▼
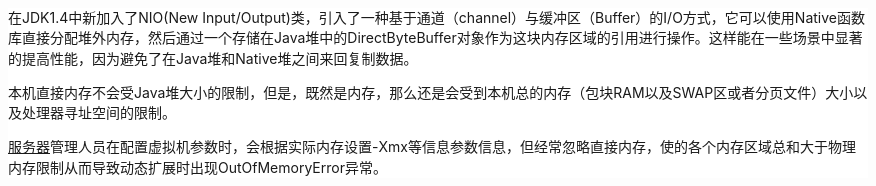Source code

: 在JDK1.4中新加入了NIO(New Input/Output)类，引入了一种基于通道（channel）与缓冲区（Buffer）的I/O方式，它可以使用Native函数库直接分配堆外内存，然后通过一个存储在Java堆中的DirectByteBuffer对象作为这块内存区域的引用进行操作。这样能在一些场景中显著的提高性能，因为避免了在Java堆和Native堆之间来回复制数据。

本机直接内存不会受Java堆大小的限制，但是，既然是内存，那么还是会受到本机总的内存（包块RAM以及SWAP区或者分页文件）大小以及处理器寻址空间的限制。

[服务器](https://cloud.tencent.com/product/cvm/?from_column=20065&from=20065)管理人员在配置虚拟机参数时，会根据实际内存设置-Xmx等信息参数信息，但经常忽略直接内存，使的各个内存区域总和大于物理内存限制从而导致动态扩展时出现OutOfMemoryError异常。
▲
▼
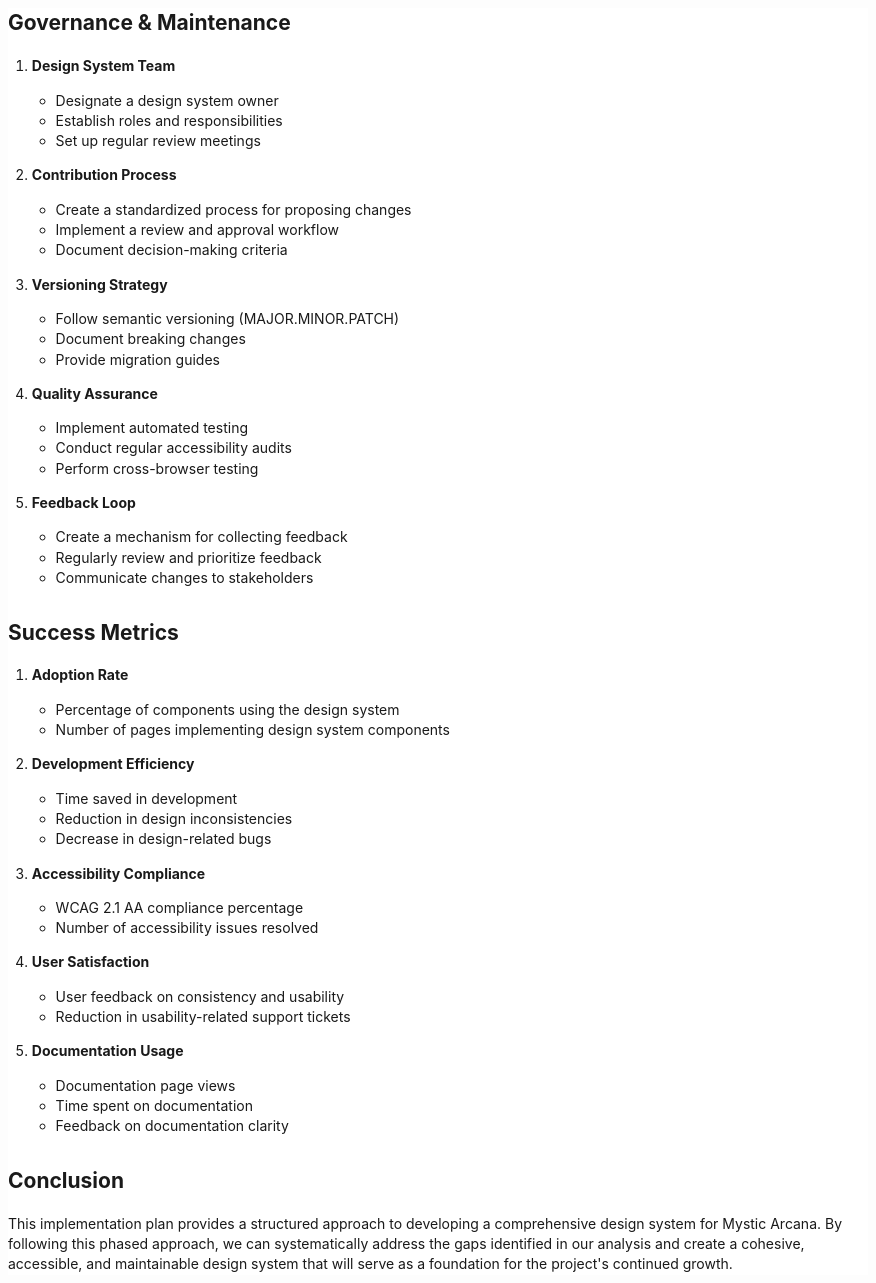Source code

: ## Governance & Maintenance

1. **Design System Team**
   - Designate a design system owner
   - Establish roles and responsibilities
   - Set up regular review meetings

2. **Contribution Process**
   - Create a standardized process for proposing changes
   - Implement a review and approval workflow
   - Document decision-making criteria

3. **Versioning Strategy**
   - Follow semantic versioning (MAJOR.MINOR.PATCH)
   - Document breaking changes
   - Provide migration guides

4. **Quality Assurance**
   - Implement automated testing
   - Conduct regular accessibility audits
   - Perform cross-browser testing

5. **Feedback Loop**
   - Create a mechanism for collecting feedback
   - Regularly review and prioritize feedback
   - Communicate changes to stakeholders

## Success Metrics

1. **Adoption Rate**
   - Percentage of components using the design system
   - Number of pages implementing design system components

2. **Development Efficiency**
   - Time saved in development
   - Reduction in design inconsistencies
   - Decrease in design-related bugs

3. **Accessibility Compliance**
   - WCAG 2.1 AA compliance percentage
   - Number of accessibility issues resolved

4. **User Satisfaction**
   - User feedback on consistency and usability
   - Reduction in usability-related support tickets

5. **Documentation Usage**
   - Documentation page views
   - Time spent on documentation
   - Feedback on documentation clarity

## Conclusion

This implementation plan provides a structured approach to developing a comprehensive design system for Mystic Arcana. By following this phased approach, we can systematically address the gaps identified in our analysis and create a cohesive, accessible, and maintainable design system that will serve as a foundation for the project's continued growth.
▲
**ACTION ITEM:** Within the material above, transcribe exactly the lines that run from the line holding "- Reduction in usability-related" through the line holding "## Conclusion".

**RESULT OF THIS TASK:**
   - Reduction in usability-related support tickets

5. **Documentation Usage**
   - Documentation page views
   - Time spent on documentation
   - Feedback on documentation clarity

## Conclusion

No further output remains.